Op 26 april 2024 heeft de Rechtbank Den Haag uitspraak gedaan in de strafzaak tegen een verdachte, geboren in 1987 in Polen, die op 31 december 2023 in 's-Gravenhage werd aangehouden met 4500 gram harddrugs en 1000 gram hennep. De rechtbank heeft de verdachte veroordeeld tot een gevangenisstraf van 15 maanden, waarvan 5 maanden voorwaardelijk met een proeftijd van 2 jaren. De uitspraak volgde op een terechtzitting op 12 april 2024, waar de officier van justitie, mr. F.M. de Vries, de bewezenverklaring van de tenlastegelegde feiten vorderde. De verdachte heeft de feiten bekend, maar zijn raadsman, mr. M. Kuipers, heeft verzocht om rekening te houden met de persoonlijke omstandigheden van de verdachte, waaronder zijn beperkte rol in de feiten en zijn wens om hulp te ontvangen voor zijn problemen.

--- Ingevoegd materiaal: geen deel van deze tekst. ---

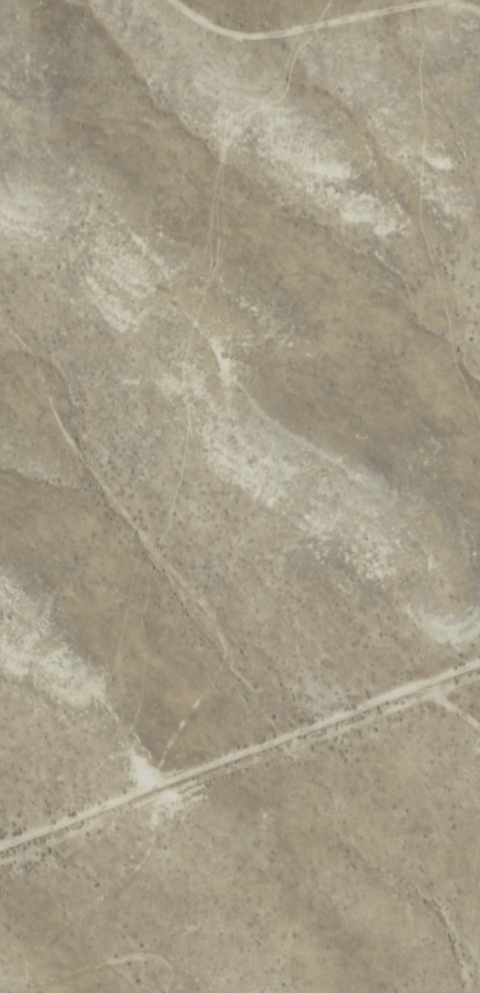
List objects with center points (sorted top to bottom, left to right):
crop: (240, 496)
road: (239, 755)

De rechtbank heeft vastgesteld dat de verdachte opzettelijk aanwezig heeft gehad van een grote hoeveelheid amfetamine, MDMA, cocaïne en 4-CMC, alsook hennep, wat in strijd is met de Opiumwet. De rechtbank heeft de ernst van de feiten en de impact op de volksgezondheid meegewogen in haar beslissing. De verdachte heeft een strafblad en is ontvankelijk voor crimineel gedrag, wat de rechtbank heeft doen besluiten tot een deels onvoorwaardelijke gevangenisstraf met bijzondere voorwaarden, waaronder een meldplicht bij de reclassering en opname in een zorginstelling.
De rechtbank heeft ook de teruggave van in beslag genomen geld, ter waarde van € 700,00, aan de verdachte gelast. De uitspraak is gedaan door een meervoudige kamer, bestaande uit drie rechters, en is openbaar uitgesproken.